### Extracted records
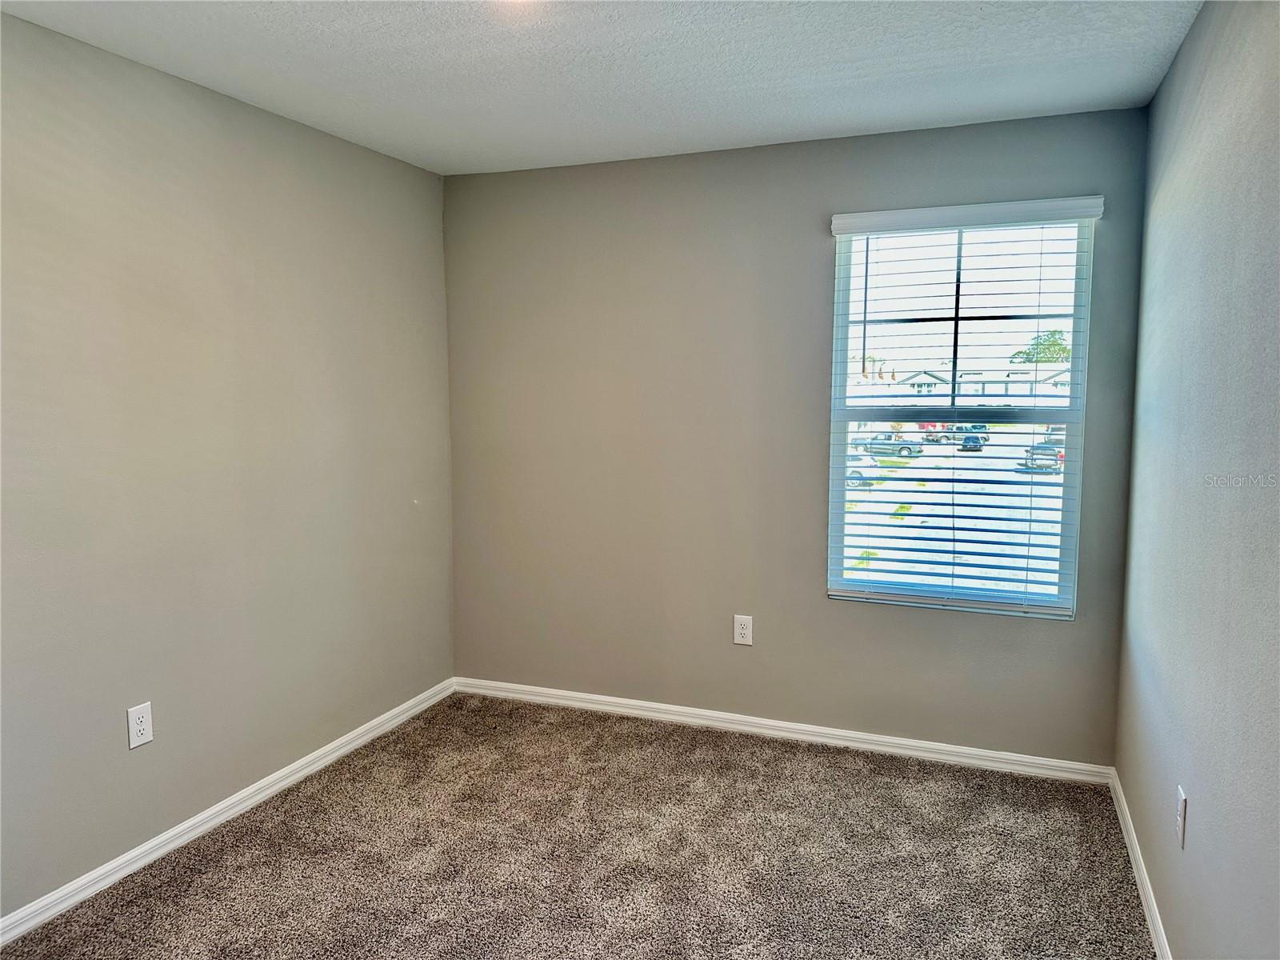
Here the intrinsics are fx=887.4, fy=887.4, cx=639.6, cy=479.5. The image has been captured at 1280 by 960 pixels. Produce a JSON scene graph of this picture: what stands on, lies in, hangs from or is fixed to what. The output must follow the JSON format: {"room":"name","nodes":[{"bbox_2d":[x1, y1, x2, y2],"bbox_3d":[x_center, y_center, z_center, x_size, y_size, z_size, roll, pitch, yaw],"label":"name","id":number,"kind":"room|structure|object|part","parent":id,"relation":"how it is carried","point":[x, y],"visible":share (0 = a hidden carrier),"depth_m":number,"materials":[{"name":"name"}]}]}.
--
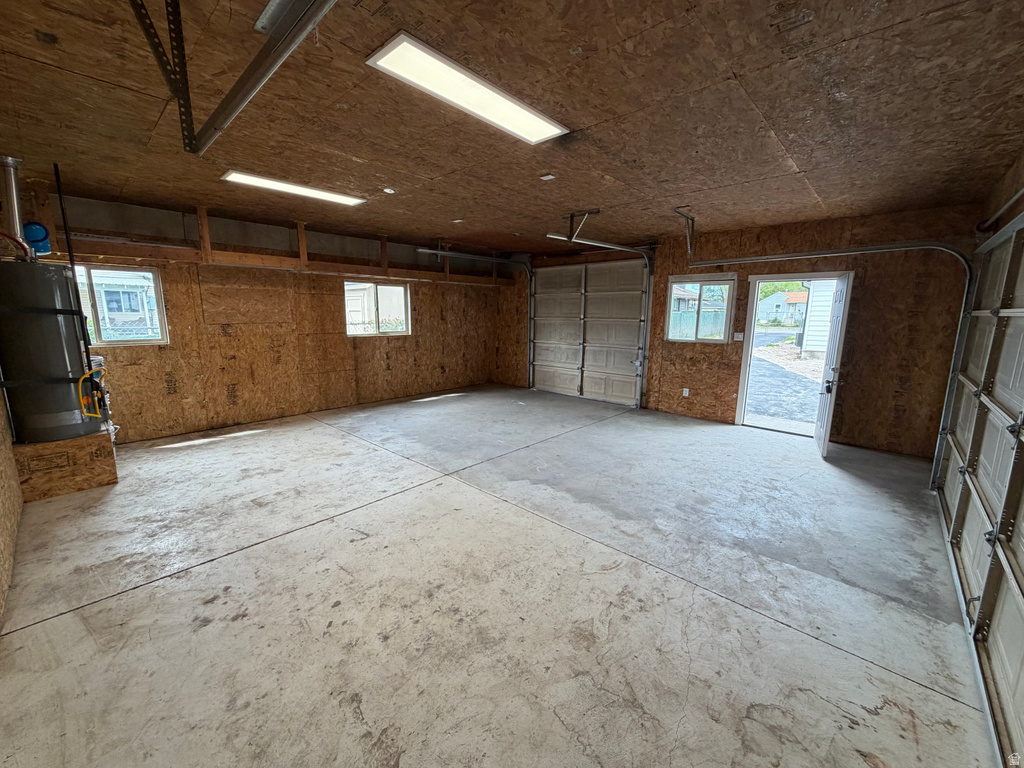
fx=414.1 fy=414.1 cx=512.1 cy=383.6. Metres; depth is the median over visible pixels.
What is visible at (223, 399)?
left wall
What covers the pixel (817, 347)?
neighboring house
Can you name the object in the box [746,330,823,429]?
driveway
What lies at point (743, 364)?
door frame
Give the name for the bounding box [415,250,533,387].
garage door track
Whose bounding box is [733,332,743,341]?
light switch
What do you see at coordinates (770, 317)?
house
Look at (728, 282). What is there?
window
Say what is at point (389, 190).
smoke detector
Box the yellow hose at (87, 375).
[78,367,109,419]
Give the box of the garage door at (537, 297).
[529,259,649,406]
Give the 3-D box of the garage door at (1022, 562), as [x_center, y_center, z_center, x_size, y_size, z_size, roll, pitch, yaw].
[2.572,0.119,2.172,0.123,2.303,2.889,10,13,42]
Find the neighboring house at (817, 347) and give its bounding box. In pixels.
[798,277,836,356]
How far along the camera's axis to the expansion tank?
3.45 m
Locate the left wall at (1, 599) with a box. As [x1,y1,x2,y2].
--
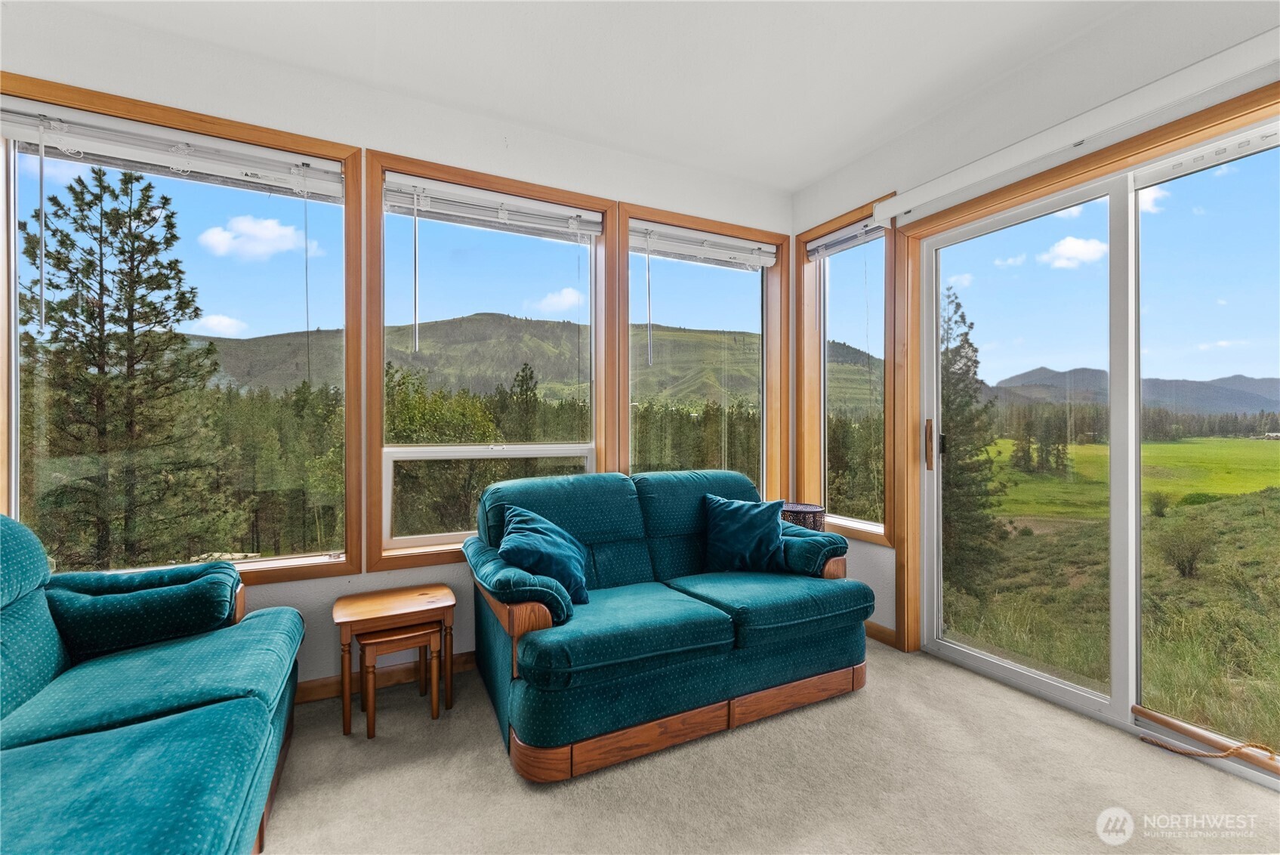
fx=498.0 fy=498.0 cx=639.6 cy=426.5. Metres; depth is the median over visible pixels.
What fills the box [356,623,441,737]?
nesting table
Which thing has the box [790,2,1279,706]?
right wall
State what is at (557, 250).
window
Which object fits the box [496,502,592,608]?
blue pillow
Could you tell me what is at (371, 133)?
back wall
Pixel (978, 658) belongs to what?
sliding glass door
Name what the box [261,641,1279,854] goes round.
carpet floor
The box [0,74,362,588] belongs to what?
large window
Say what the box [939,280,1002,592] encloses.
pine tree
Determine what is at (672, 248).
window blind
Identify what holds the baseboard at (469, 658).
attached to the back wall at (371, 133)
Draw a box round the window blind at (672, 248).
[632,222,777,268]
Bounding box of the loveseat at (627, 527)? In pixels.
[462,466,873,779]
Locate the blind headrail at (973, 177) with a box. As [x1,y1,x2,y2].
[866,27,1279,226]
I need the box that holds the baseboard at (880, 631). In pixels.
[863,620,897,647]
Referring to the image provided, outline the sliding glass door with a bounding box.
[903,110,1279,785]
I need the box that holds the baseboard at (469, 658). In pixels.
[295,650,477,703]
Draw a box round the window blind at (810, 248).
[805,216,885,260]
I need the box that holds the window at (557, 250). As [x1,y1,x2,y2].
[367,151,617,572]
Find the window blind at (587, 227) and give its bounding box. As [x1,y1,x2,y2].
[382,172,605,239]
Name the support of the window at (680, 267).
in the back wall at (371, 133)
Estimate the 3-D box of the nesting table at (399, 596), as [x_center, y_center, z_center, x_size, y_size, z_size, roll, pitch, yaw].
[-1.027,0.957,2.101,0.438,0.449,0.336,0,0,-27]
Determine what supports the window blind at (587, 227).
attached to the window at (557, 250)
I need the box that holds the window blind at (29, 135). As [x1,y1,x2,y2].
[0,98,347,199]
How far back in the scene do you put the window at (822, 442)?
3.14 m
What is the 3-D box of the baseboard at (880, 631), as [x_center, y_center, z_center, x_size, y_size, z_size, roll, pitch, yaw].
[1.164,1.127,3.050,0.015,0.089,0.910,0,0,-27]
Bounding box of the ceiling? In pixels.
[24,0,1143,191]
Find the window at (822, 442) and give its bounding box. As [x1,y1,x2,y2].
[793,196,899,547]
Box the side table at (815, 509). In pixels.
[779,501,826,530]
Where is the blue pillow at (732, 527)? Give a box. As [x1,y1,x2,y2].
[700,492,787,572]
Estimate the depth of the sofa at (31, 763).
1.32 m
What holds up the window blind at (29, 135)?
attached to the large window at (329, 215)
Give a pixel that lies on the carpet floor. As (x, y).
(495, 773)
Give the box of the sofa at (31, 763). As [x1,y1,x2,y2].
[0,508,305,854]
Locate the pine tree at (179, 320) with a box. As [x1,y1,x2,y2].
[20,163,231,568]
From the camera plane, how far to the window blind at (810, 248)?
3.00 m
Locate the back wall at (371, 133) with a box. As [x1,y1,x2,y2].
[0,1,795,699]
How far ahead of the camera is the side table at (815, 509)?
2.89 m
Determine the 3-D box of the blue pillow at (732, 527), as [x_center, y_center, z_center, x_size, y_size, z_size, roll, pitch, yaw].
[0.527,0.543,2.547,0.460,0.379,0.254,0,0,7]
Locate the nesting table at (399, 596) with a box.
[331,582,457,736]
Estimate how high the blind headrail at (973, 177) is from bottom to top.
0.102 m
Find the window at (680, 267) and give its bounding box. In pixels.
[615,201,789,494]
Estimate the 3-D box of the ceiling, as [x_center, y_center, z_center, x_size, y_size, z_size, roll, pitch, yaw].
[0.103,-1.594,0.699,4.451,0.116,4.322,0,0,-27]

### Work task
Note each line above that contains "median" and copy it out.

### Exercise solution
fx=414.1 fy=414.1 cx=512.1 cy=383.6. Metres; depth is the median over visible pixels.
fx=498.0 fy=498.0 cx=639.6 cy=426.5. Metres; depth is the median over visible pixels.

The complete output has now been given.